Hacker News new | ask | show | jobs
by eieio 4525 days ago
So by default many XML libraries essentially allow remote code execution?

How in the world is that ok? How is that the standard?

2 comments

which platforms? Really I am curious. Checking our XML in processors and there is nothing there that could lead to execution of what is within the XML.

Are there examples somewhere I can see to understand how this is even possible?

Not just XML, JSON parsers are notoriously vulnerable as well.
Citation needed.

There have been many vulnerabilities in YAML parsers for ruby because they let you encode actual objects / code.

JSON, despite being "Javascript object notation", can't actually encode full code/objects. You only have a few datatypes: (off the top of my head) bools, strings, numbers, arrays, key/value dicts. None of these are dangerous or difficult to parse.

What you might be thinking about is the recent Ruby on Rails vulnerability which was caused by transforming JSON into YAML and then parsing the YAML. It would be more accurate to say the YAML parser was vulnerable.

Your claim that "JSON parsers are notoriously vulnerable" implies that this is a common occurrence as well, not just a single incidence.

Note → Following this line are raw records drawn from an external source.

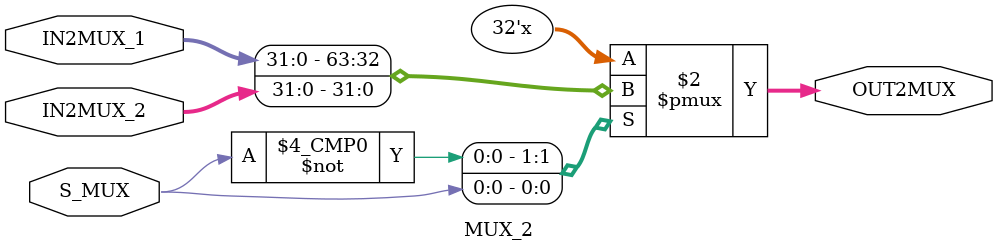
<source format=v>
`timescale 1ns / 1ps

module MUX_2(	IN2MUX_1,IN2MUX_2,OUT2MUX,S_MUX
    );
input  [31:0] IN2MUX_1,IN2MUX_2;
input  S_MUX;
output [31:0] OUT2MUX;
reg    [31:0] OUT2MUX;
always @(S_MUX) begin
	case (S_MUX)
		1'b0: begin #0.01 OUT2MUX=IN2MUX_1; end
		1'b1: begin #0.01 OUT2MUX=IN2MUX_2; end
	endcase	
end 

endmodule
// S_MUX is not a constant => so should be in always block
</source>
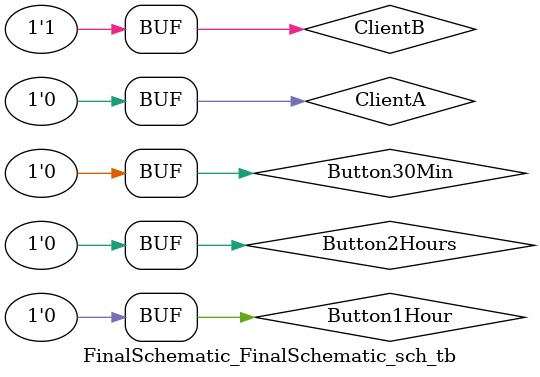
<source format=v>

`timescale 1ns / 1ps

module FinalSchematic_FinalSchematic_sch_tb();

// Inputs
   reg ClientA;
   reg Button2Hours;
   reg Button30Min;
   reg Button1Hour;
   reg ClientB;

// Output
   wire [5:0] ValueToPay;
   wire [48:0] StudentNumbers;

// Bidirs

// Instantiate the UUT
   FinalSchematic UUT (
		.ClientA(ClientA), 
		.Button2Hours(Button2Hours), 
		.Button30Min(Button30Min), 
		.Button1Hour(Button1Hour), 
		.ClientB(ClientB), 
		.ValueToPay(ValueToPay), 
		.StudentNumbers(StudentNumbers)
   );
// Initialize Inputs
   `ifdef auto_init
       initial begin
		ClientA = 0;
		Button2Hours = 0;
		Button30Min = 0;
		Button1Hour = 0;
		ClientB = 0;
   `endif
	
	initial begin
		ClientA = 0;
		Button2Hours = 0;
		Button30Min = 0;
		Button1Hour = 0;
		ClientB = 0;
		
		#100
		ClientA = 1;
		
		#100
		ClientA = 0;
		ClientB = 1;
	
	end
	
endmodule

</source>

I personally don't see it as likely because JSON has pretty much no features compared to xml; the surface area is tiny.

Not exactly remote execution, but the parsing and construction of key/value dictionaries can be and has been exploited [1].

[1] http://arstechnica.com/business/2011/12/huge-portions-of-web...

Agreeing with the other statement: a JSON deserializer should never be executing arbitrary code as part of a feature of the deserializer. YAML, Python pickle, PHP serialization, etc. all allow serialization of arbitrary class instances by default, but JSON only allows simple data types.

So, no clue where you're getting that from.